KMS Key Export Script Fails
- Symptom: Running the
exportKeysToJCEKS.sh
script ends with an error or does not proceed. - Cause: JAVA_HOME is not set or not set correctly.
- Solution:
- Verify that Java is installed on the system.
- Export the correct JAVA_HOME path:
export JAVA_HOME=/path/to/java
- Rerun the export script.
- Symptom: Running the
Export to JCEKS Fails with a “Rejected by the jceks.key.serialFilter” Exception
Symptom: The following exception appears:
- Caused by: java.security.UnrecoverableKeyException:
- Rejected by the jceks.key.serialFilter or jdk.serialFilter property
Cause: The JCEKS key serialization filter is rejecting the serialized object.
Solution:
- Edit the
java.security
file (location may vary depending on your Java installation). - Add or modify the filter to allow the
org.apache.hadoop.crypto.key
package:
- Edit the
jceks.key.serialFilter = java.lang.Enum;
java.security.KeyRep;
java.security.KeyRep$Type;
javax.crypto.spec.SecretKeySpec;
org.apache.hadoop.crypto.key.**;!*
Save the changes and restart the KMS or relevant services.

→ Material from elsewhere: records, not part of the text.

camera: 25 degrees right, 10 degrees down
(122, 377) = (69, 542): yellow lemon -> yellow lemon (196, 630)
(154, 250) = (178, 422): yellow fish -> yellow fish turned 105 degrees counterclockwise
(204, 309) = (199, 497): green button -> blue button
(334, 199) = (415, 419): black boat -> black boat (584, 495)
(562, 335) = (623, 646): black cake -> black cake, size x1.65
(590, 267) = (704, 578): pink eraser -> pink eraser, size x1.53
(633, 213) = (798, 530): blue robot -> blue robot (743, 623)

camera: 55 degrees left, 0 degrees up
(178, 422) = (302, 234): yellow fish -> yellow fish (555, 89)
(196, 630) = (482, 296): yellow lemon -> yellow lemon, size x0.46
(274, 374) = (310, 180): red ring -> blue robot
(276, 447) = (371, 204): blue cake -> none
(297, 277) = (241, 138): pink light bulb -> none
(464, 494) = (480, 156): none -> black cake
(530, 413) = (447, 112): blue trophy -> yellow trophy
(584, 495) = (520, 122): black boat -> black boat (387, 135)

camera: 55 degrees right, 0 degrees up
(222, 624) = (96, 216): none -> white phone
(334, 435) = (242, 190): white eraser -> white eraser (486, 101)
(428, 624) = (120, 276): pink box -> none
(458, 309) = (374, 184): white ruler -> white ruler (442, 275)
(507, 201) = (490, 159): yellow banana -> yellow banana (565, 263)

- DistCp Job Fails with Ranger KMS HA Enabled: “Unable to Get Kerberos TGT”
- Symptom: A DistCp job aborts or fails to authenticate when using a high-availability (HA) Ranger KMS setup.
- Cause: Ranger KMS is not properly handling Kerberos tickets, and the Hadoop DistCp job cannot acquire valid credentials.
- Solution:
- Change the Ranger KMS authentication type from Kerberos to simple:
# In Ranger KMS configurations
hadoop.authentication.type = simple
- Restart the Ranger KMS service. - Rerun the DistCp job, which should now complete successfully.